[Haskell-cafe] Why is my mappend so slow?

martin martin.drautzburg at web.de
Fri Nov 20 11:14:34 UTC 2015


Am 11/20/2015 um 11:33 AM schrieb Roman Cheplyaka:
> On 11/20/2015 12:19 PM, martin wrote:
>> Am 11/20/2015 um 10:31 AM schrieb Tom Ellis:
>>> On Fri, Nov 20, 2015 at 10:18:46AM +0100, martin wrote:
>>>> (++) is only used in the Wtrs themselves, but these are only called when I am actually logging something,
>>>> which is only a handful of lines. Adding an mempty Logger does not change the number of lines written but
>>>> does change the execution time. So I don't think this is it.
>>> 
>>> Surely every call logs *something* even if it's []?
>> 
>> Not really. If nothing gets logged, then my loggers return the original log. There is no (++) involved, not even
>> a ([] ++ log). The cost should only be the cost of checking the condition.
> 
> Even for mempty, you're still recursively mappending the "tails" of the loggers. How about introducing a designated
> constructor for mempty to avoid that recursive mappend? (The same constructor will be used when a logger is "done"
> and is known not to produce any further output.)

This is probably the root cause, and your sugestion would probably solve the slowness of (<> mempty) and (mempty <>).

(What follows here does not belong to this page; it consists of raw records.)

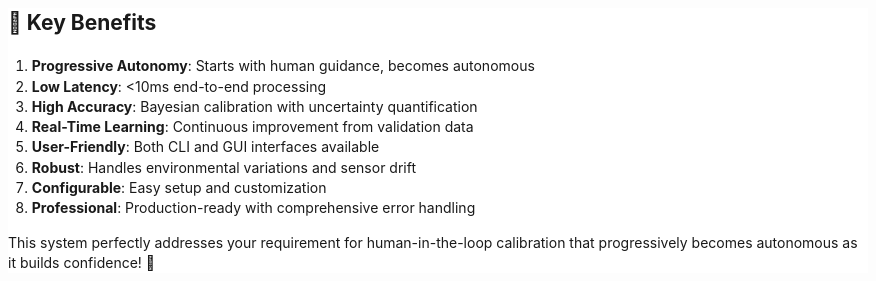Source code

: ## 🎯 **Key Benefits**

1. **Progressive Autonomy**: Starts with human guidance, becomes autonomous
2. **Low Latency**: <10ms end-to-end processing
3. **High Accuracy**: Bayesian calibration with uncertainty quantification
4. **Real-Time Learning**: Continuous improvement from validation data
5. **User-Friendly**: Both CLI and GUI interfaces available
6. **Robust**: Handles environmental variations and sensor drift
7. **Configurable**: Easy setup and customization
8. **Professional**: Production-ready with comprehensive error handling

This system perfectly addresses your requirement for human-in-the-loop calibration that progressively becomes autonomous as it builds confidence! 🚀
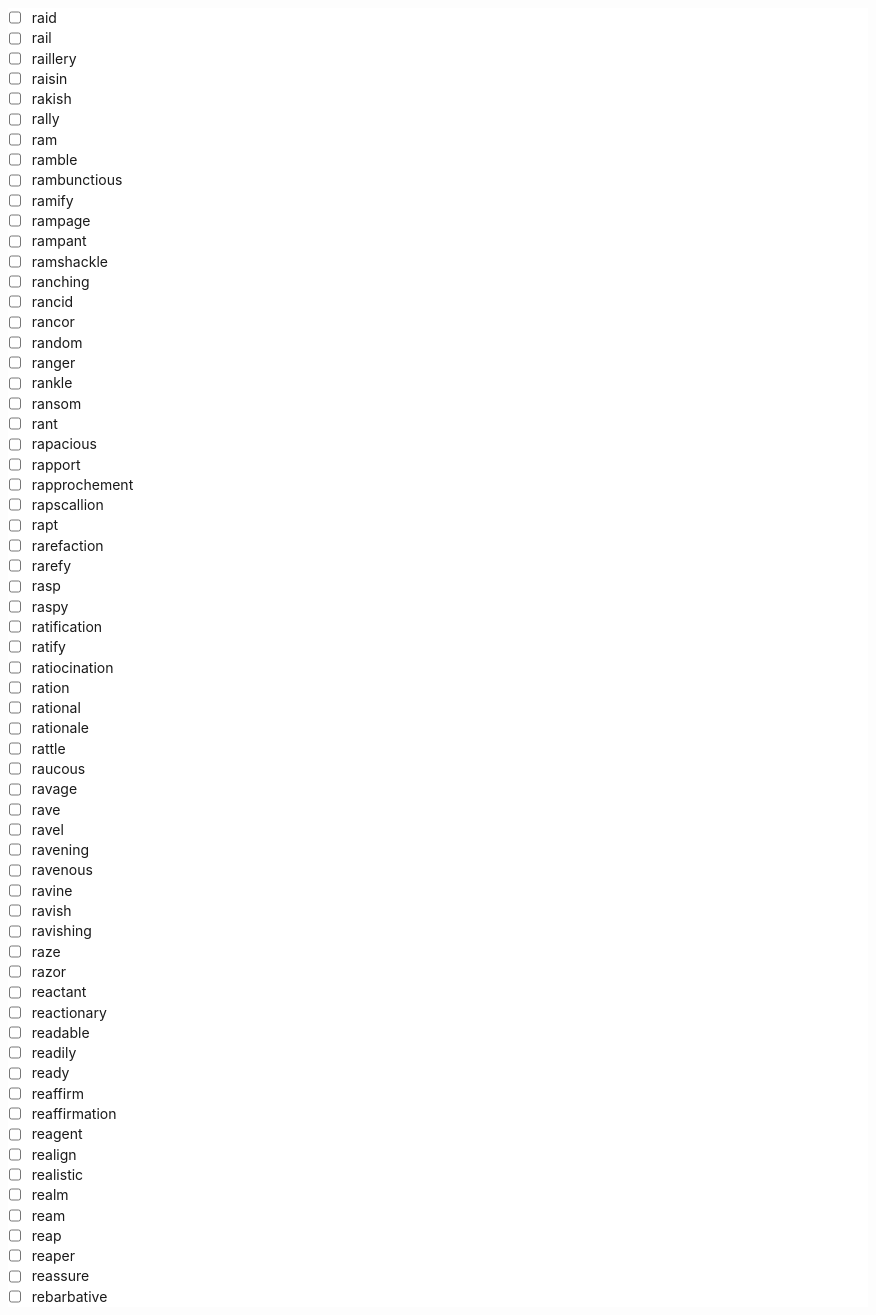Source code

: - [ ] raid
- [ ] rail
- [ ] raillery
- [ ] raisin
- [ ] rakish
- [ ] rally
- [ ] ram
- [ ] ramble
- [ ] rambunctious
- [ ] ramify
- [ ] rampage
- [ ] rampant
- [ ] ramshackle
- [ ] ranching
- [ ] rancid
- [ ] rancor
- [ ] random
- [ ] ranger
- [ ] rankle
- [ ] ransom
- [ ] rant
- [ ] rapacious
- [ ] rapport
- [ ] rapprochement
- [ ] rapscallion
- [ ] rapt
- [ ] rarefaction
- [ ] rarefy
- [ ] rasp
- [ ] raspy
- [ ] ratification
- [ ] ratify
- [ ] ratiocination
- [ ] ration
- [ ] rational
- [ ] rationale
- [ ] rattle
- [ ] raucous
- [ ] ravage
- [ ] rave
- [ ] ravel
- [ ] ravening
- [ ] ravenous
- [ ] ravine
- [ ] ravish
- [ ] ravishing
- [ ] raze
- [ ] razor
- [ ] reactant
- [ ] reactionary
- [ ] readable
- [ ] readily
- [ ] ready
- [ ] reaffirm
- [ ] reaffirmation
- [ ] reagent
- [ ] realign
- [ ] realistic
- [ ] realm
- [ ] ream
- [ ] reap
- [ ] reaper
- [ ] reassure
- [ ] rebarbative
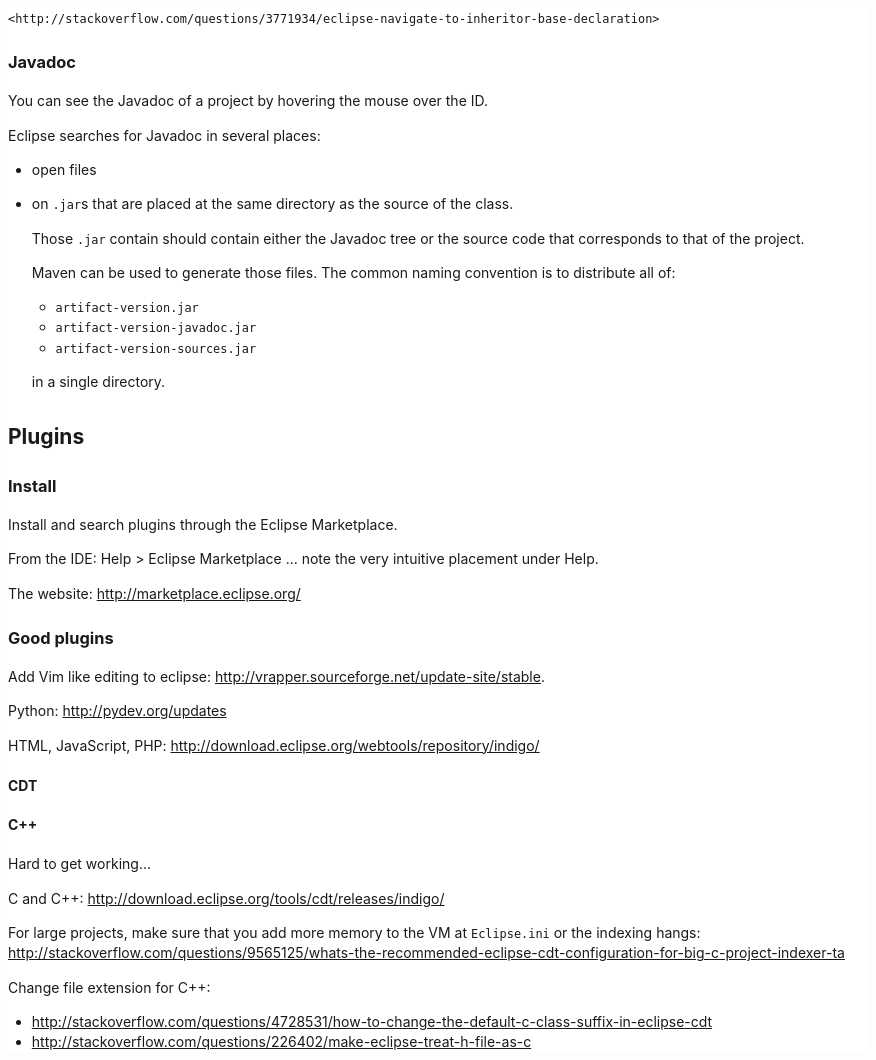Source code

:     <http://stackoverflow.com/questions/3771934/eclipse-navigate-to-inheritor-base-declaration>

### Javadoc

You can see the Javadoc of a project by hovering the mouse over the ID.

Eclipse searches for Javadoc in several places:

-   open files

-   on `.jar`s that are placed at the same directory as the source of the class.

    Those `.jar` contain should contain either the Javadoc tree or the source code that corresponds to that of the project.

    Maven can be used to generate those files. The common naming convention is to distribute all of:

    - `artifact-version.jar`
    - `artifact-version-javadoc.jar`
    - `artifact-version-sources.jar`

    in a single directory.

## Plugins

### Install

Install and search plugins through the Eclipse Marketplace.

From the IDE: Help > Eclipse Marketplace ... note the very intuitive placement under Help.

The website: <http://marketplace.eclipse.org/>

### Good plugins

Add Vim like editing to eclipse: <http://vrapper.sourceforge.net/update-site/stable>.

Python: <http://pydev.org/updates>

HTML, JavaScript, PHP: <http://download.eclipse.org/webtools/repository/indigo/>

#### CDT

#### C++

Hard to get working...

C and C++: <http://download.eclipse.org/tools/cdt/releases/indigo/>

For large projects, make sure that you add more memory to the VM at `Eclipse.ini` or the indexing hangs: <http://stackoverflow.com/questions/9565125/whats-the-recommended-eclipse-cdt-configuration-for-big-c-project-indexer-ta>

Change file extension for C++:

- <http://stackoverflow.com/questions/4728531/how-to-change-the-default-c-class-suffix-in-eclipse-cdt>
- <http://stackoverflow.com/questions/226402/make-eclipse-treat-h-file-as-c>
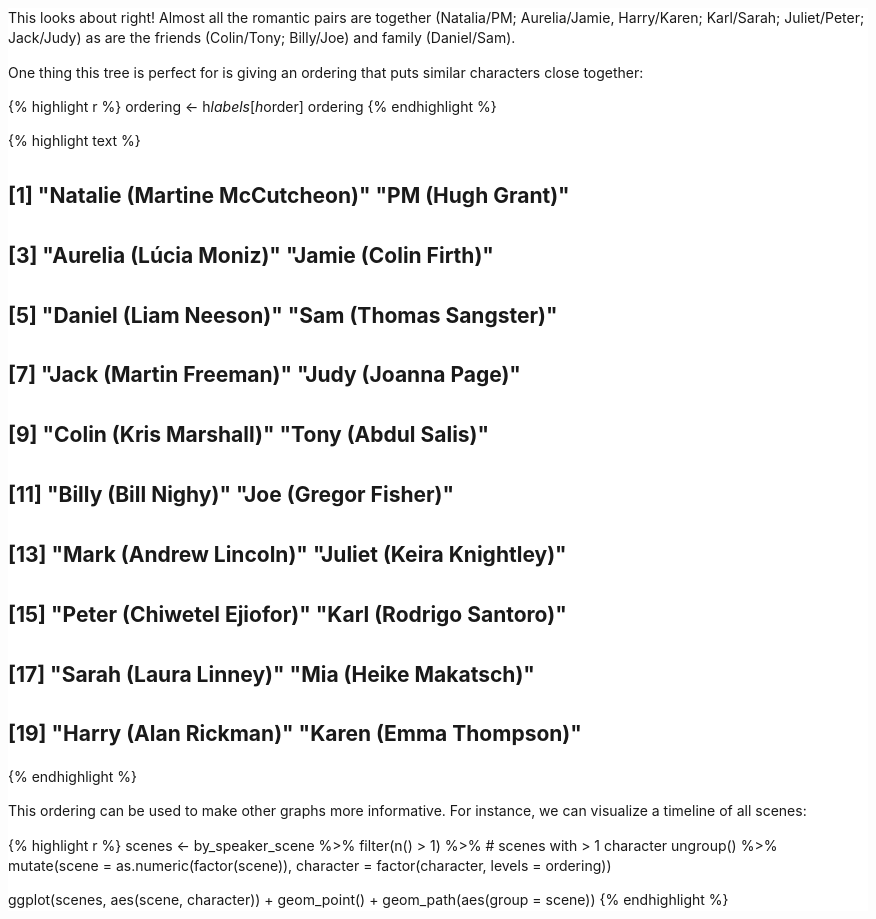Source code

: This looks about right! Almost all the romantic pairs are together (Natalia/PM; Aurelia/Jamie, Harry/Karen; Karl/Sarah; Juliet/Peter; Jack/Judy) as are the friends (Colin/Tony; Billy/Joe) and family (Daniel/Sam).

One thing this tree is perfect for is giving an ordering that puts similar characters close together:


{% highlight r %}
ordering <- h$labels[h$order]
ordering
{% endhighlight %}



{% highlight text %}
##  [1] "Natalie (Martine McCutcheon)" "PM (Hugh Grant)"             
##  [3] "Aurelia (Lúcia Moniz)"        "Jamie (Colin Firth)"         
##  [5] "Daniel (Liam Neeson)"         "Sam (Thomas Sangster)"       
##  [7] "Jack (Martin Freeman)"        "Judy (Joanna Page)"          
##  [9] "Colin (Kris Marshall)"        "Tony (Abdul Salis)"          
## [11] "Billy (Bill Nighy)"           "Joe (Gregor Fisher)"         
## [13] "Mark (Andrew Lincoln)"        "Juliet (Keira Knightley)"    
## [15] "Peter (Chiwetel Ejiofor)"     "Karl (Rodrigo Santoro)"      
## [17] "Sarah (Laura Linney)"         "Mia (Heike Makatsch)"        
## [19] "Harry (Alan Rickman)"         "Karen (Emma Thompson)"
{% endhighlight %}

This ordering can be used to make other graphs more informative. For instance, we can visualize a timeline of all scenes:


{% highlight r %}
scenes <- by_speaker_scene %>%
    filter(n() > 1) %>%        # scenes with > 1 character
    ungroup() %>%
    mutate(scene = as.numeric(factor(scene)),
           character = factor(character, levels = ordering))

ggplot(scenes, aes(scene, character)) +
    geom_point() +
    geom_path(aes(group = scene))
{% endhighlight %}


[^hclust]: We made a few important choices in our clustering here. First, we normalized so that the number of scenes for each character adds up to 1: otherwise, we wouldn't be clustering based on a character's distribution across scenes so much as the number of scenes they're in. Secondly, we used Manhattan distance, which for a binary matrix means "how many scenes is one of these characters in that the other isn't". Try varying these approaches to see how the clusters change!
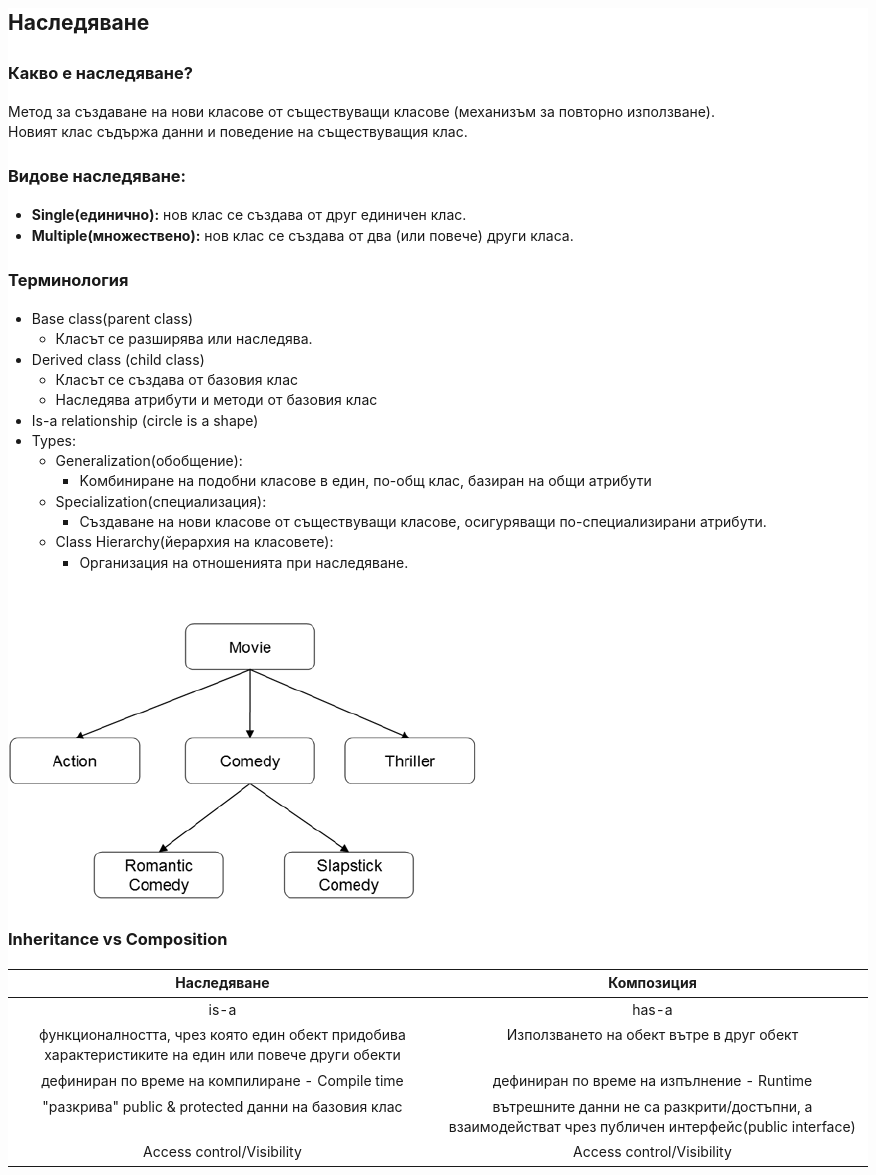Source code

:## Наследяване

### Какво е наследяване?
Метод за създаване на нови класове от съществуващи класове (механизъм за повторно използване). <br />
Новият клас съдържа данни и поведение на съществуващия клас. <br />
     
### Видове наследяване:
- **Single(единично):** нов клас се създава от друг единичен клас.
- **Multiple(множествено):** нов клас се създава от два (или повече) други класа.

### Терминология
- Base class(parent class)
  - Класът се разширява или наследява.
- Derived class (child class)
  - Класът се създава от базовия клас
  - Наследява атрибути и методи от базовия клас
- Is-a relationship (circle is a shape) 
- Types:
    - Generalization(обобщение):
        - Kомбиниране на подобни класове в един, по-общ клас, базиран на общи атрибути           
    - Specialization(специализация):        
        - Създаване на нови класове от съществуващи класове, осигуряващи по-специализирани атрибути.        
    - Class Hierarchy(йерархия на класовете):            
        - Организация на отношенията при наследяване.           
<br />
       
![Class Hierarchy](img/class-hierarchy.png)
    
### Inheritance vs Composition
| Наследяване   | Композиция     |
| :---:   | :---: |
| is-a | has-a |
| функционалността, чрез която един обект придобива характеристиките на един или повече други обекти | Използването на обект вътре в друг обект |
| дефиниран по време на компилиране - Compile time | дефиниран по време на изпълнение - Runtime |
| "разкрива" public & protected данни на базовия клас| вътрешните данни не са разкрити/достъпни, а взаимодействат чрез публичен интерфейс(public interface) |
| Access control/Visibility | Access control/Visibility |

But for a Logger which just produces no output "for now" it still wouldn't help, would it? E.g. if I want to log every
n invocations, then a Logger will produce output at invocation n and then no output for invocations n+1 .. 2n -1, and
produce output at 2n again. It can never become an mempty.

This is actually the original problem which triggered it all. But my current design is overly costly. I cannnot seem
to express "if the condition does not hold, do nothing" propery.